### Extract provided
Classics like the crysmal, caller in darkness, folugub, psion-killer or cerebrelith can be found in these pages as well, though more often than not, I have to admit to by now simply having a higher standard for monsters - when compared to quite a few critters herein, the "classics" feel a bit conventional at times.



Now if you've followed my reviews, Hellfire aura-bearing devils, cerebremorte undead, beetles with a truly disturbing life cycle and brain parasite worms may sound familiar - and if you haven't encountered them, the phrenic hegemony, heirs to the illithids, may very well be the more disturbing (and complex) type of creature - they were awesome in the WiP-pdf and by now have more artworks - and these are simply awesome. Speaking of awesome - when I complained about the polearm masters of the Pyn-Gok race not getting any cool signature tricks via their plummage, I was heard - they now have quite a bunch of cool additional tricks! The T'artys have alas, not received a similar treatment - they still are ye' old mischief-causing fey, only with psionics. *shrugs* Their artwork ahs been upgraded, though!



A nod to Forgotten Realms' Saurians can be found in this pdf alongside some delightfully demented plant creatures -from the classic udoroot that now has some actually unique tricks to strange, mouth-studded trees, many of the artworks perfectly drive home the utter weirdness and partially alien flavor of psionics - take the humanoid plants with EYES, the Iniro. One look at their nightmareish artwork and you'll know you want to use these fellows! The Mindseed Tree is no less disturbing to me and just a fun adversary as well!

### Required task A
In the review of psionic monsters, reproduce the part that opens with the words containing "Now if you've" and closes with "been upgraded, though!".

### Supplied records
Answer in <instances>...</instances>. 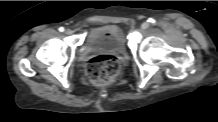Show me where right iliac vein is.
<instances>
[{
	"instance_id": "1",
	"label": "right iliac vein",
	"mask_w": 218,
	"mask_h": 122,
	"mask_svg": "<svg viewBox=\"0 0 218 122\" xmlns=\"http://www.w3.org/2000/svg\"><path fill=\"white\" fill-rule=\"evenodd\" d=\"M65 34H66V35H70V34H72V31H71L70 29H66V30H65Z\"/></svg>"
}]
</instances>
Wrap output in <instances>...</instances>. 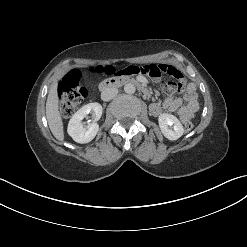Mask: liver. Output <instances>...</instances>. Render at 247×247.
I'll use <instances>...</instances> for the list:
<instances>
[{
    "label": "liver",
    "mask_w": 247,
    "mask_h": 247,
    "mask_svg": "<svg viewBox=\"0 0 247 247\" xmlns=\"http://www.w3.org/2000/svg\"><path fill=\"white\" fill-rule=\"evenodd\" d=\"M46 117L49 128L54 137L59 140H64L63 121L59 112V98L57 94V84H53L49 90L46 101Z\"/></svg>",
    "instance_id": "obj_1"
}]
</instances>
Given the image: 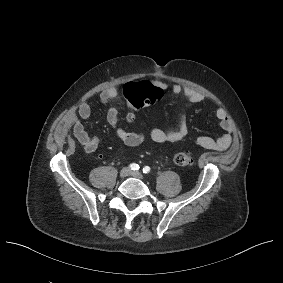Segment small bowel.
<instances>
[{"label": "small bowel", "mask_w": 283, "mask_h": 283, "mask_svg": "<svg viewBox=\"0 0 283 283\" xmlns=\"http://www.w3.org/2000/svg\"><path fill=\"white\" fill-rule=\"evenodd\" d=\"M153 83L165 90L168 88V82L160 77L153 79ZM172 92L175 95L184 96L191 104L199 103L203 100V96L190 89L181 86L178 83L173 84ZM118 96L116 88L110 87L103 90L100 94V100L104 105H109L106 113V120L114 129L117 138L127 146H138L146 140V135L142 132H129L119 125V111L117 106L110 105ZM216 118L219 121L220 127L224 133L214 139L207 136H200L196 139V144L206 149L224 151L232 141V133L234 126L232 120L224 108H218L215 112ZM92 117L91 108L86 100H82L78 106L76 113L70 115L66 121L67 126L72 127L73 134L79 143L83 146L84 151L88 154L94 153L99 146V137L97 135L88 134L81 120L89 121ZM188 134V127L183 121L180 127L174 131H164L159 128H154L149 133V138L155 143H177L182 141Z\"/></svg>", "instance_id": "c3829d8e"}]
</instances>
==
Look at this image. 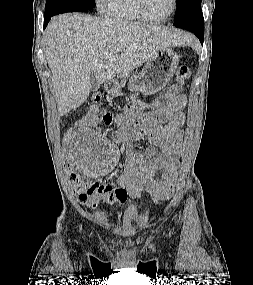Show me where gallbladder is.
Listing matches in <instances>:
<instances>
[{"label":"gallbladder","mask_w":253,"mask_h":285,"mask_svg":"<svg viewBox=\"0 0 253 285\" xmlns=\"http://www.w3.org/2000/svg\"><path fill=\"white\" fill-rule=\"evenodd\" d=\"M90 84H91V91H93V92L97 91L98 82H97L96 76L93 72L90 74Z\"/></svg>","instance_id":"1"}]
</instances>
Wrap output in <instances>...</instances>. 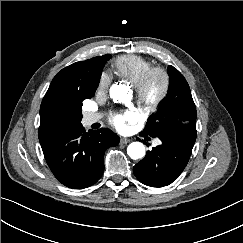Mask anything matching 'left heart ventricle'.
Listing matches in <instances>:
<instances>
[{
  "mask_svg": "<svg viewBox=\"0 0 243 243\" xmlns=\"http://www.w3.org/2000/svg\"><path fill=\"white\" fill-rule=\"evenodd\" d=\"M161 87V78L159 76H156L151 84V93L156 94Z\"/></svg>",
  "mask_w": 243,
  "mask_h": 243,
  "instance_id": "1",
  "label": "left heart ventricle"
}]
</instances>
--
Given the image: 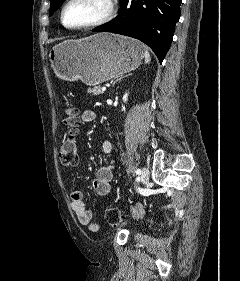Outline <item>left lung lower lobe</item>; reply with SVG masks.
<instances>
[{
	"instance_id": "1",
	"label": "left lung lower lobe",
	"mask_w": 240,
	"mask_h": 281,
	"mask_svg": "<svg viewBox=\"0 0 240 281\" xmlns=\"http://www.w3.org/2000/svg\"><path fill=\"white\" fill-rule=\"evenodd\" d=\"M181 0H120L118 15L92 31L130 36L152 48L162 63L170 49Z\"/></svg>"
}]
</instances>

### Required task B
Pull out every line of the records that contains the string "white".

### Full output A
Now if you've followed my reviews, Hellfire aura-bearing devils, cerebremorte undead, beetles with a truly disturbing life cycle and brain parasite worms may sound familiar - and if you haven't encountered them, the phrenic hegemony, heirs to the illithids, may very well be the more disturbing (and complex) type of creature - they were awesome in the WiP-pdf and by now have more artworks - and these are simply awesome. Speaking of awesome - when I complained about the polearm masters of the Pyn-Gok race not getting any cool signature tricks via their plummage, I was heard - they now have quite a bunch of cool additional tricks! The T'artys have alas, not received a similar treatment - they still are ye' old mischief-causing fey, only with psionics. *shrugs* Their artwork ahs been upgraded, though!

### Full output B
	"mask_svg": "<svg viewBox=\"0 0 218 122\" xmlns=\"http://www.w3.org/2000/svg\"><path fill=\"white\" fill-rule=\"evenodd\" d=\"M65 34H66V35H70V34H72V31H71L70 29H66V30H65Z\"/></svg>"
    "mask_svg": "<svg viewBox=\"0 0 247 247\" xmlns=\"http://www.w3.org/2000/svg\"><path fill=\"white\" fill-rule=\"evenodd\" d=\"M46 117L49 128L54 137L59 140H64L63 121L59 112V98L57 94V84H53L49 90L46 101Z\"/></svg>",
[{"label": "small bowel", "mask_w": 283, "mask_h": 283, "mask_svg": "<svg viewBox=\"0 0 283 283\" xmlns=\"http://www.w3.org/2000/svg\"><path fill=\"white\" fill-rule=\"evenodd\" d=\"M153 83L165 90L168 88V82L160 77L153 79ZM172 92L175 95L184 96L191 104L199 103L203 100V96L190 89L181 86L178 83L173 84ZM118 96L116 88L110 87L103 90L100 94V100L104 105H109L106 113V120L114 129L117 138L127 146H138L146 140V135L142 132H129L119 125V111L117 106L110 105ZM216 118L219 121L220 127L224 133L214 139L207 136H200L196 139V144L206 149L224 151L232 141V133L234 126L232 120L224 108H218L215 112ZM92 117L91 108L86 100H82L78 106L76 113L70 115L66 121L67 126L72 127L73 134L79 143L83 146L84 151L88 154L94 153L99 146V137L97 135L88 134L81 120L89 121ZM188 134V127L183 121L180 127L174 131H164L159 128H154L149 133V138L155 143H177L182 141Z\"/></svg>", "instance_id": "c3829d8e"}]
[{"label":"gallbladder","mask_w":253,"mask_h":285,"mask_svg":"<svg viewBox=\"0 0 253 285\" xmlns=\"http://www.w3.org/2000/svg\"><path fill=\"white\" fill-rule=\"evenodd\" d=\"M90 84H91V91H93V92L97 91L98 82H97L96 76L93 72L90 74Z\"/></svg>","instance_id":"1"}]
  "mask_svg": "<svg viewBox=\"0 0 243 243\" xmlns=\"http://www.w3.org/2000/svg\"><path fill=\"white\" fill-rule=\"evenodd\" d=\"M161 87V78L159 76H156L151 84V93L156 94Z\"/></svg>",
	"mask_svg": "<svg viewBox=\"0 0 240 281\" xmlns=\"http://www.w3.org/2000/svg\"><path fill=\"white\" fill-rule=\"evenodd\" d=\"M181 0H120L118 15L92 31L130 36L152 48L162 63L170 49Z\"/></svg>"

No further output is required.